Did Swiss courts go far enough in their decision to seize assets from Teodorin Nguema Obiang, the vice president of Equatorial Guinea and son of its president of nearly four decades?
Not according to Human Rights Watch, which said Friday that Swiss prosecutors – though they established some hefty consequences for the younger Obiang – still fell short of holding him fully accountable.
“The case presented a rare opportunity to puncture the absolute impunity for corruption Teodorin enjoys at home, while returning some of his vast sums of money to the people to whom it belongs,” said Sarah Saadoun, a researcher in business and human rights. “It could also have sent an important message to kleptocrats everywhere that foreign governments will not permit them to hide or spend stolen funds on their territory.”

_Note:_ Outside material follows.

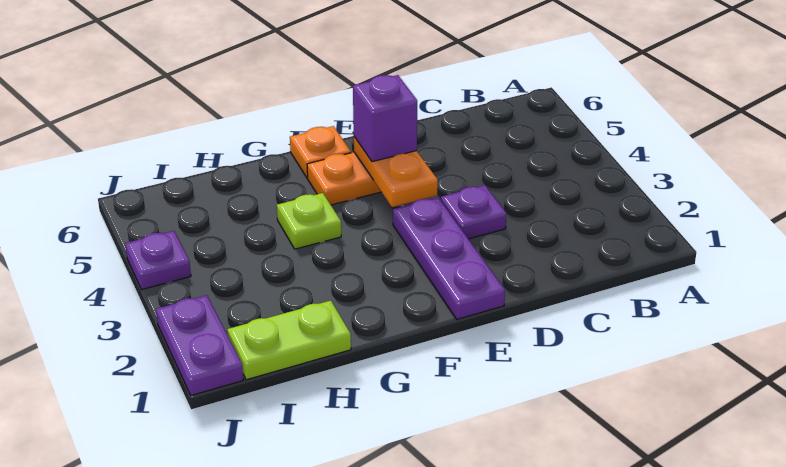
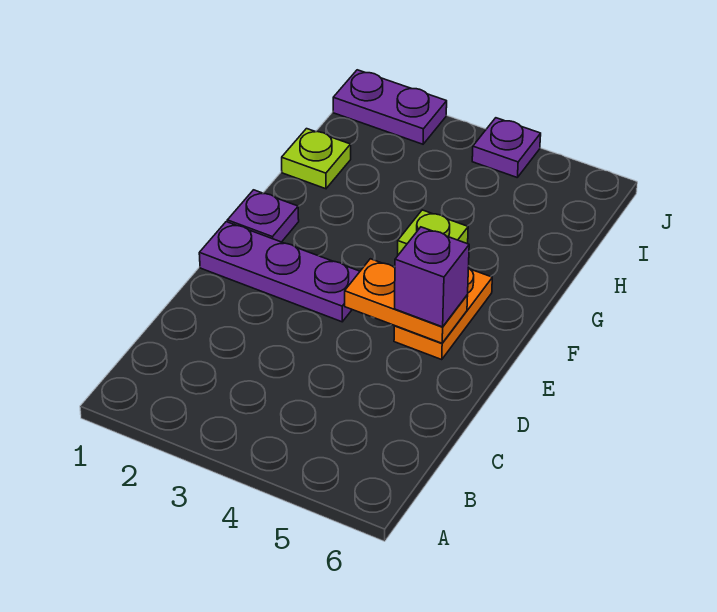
purple 1x1 plate [441,185,507,239] -> purple 1x1 plate moved to [227,190,299,242]
orange 1x1 plate [290,126,351,178] -> none
lime 1x2 plate [227,301,351,380] -> lime 1x1 plate [282,129,351,189]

Swiss authorities announced Thursday that Equatorial Guinea agreed to pay USD$1.5 million to cover the costs of a two-year investigation. They also will keep 25 exotic cars that Obiang owned. Yet they didn’t force a clear admission of guilt on money laundering and misappropriation of public assets, and they decided Obiang can keep a $100-million superyacht in the Netherlands that’s worth more than the most recent figures for Equatorial Guinea’s entire health budget.
“At the very least, Switzerland should ensure the proceeds from selling the cars go to programs that promote transparency in Equatorial Guinea and help civil society hold their officials accountable for corruption,” Saadoun said.
The Swiss case follows a 2017 case in France, in which Obiang was convicted in absentia of spending $113 million in public funds in that country. The United States settled a money laundering case against him that included forfeiture of a $30 million mansion. Last September, he had run-ins with Brazilian authorities who seized $1.4 million in cash and $15 million in luxury watches at the airport.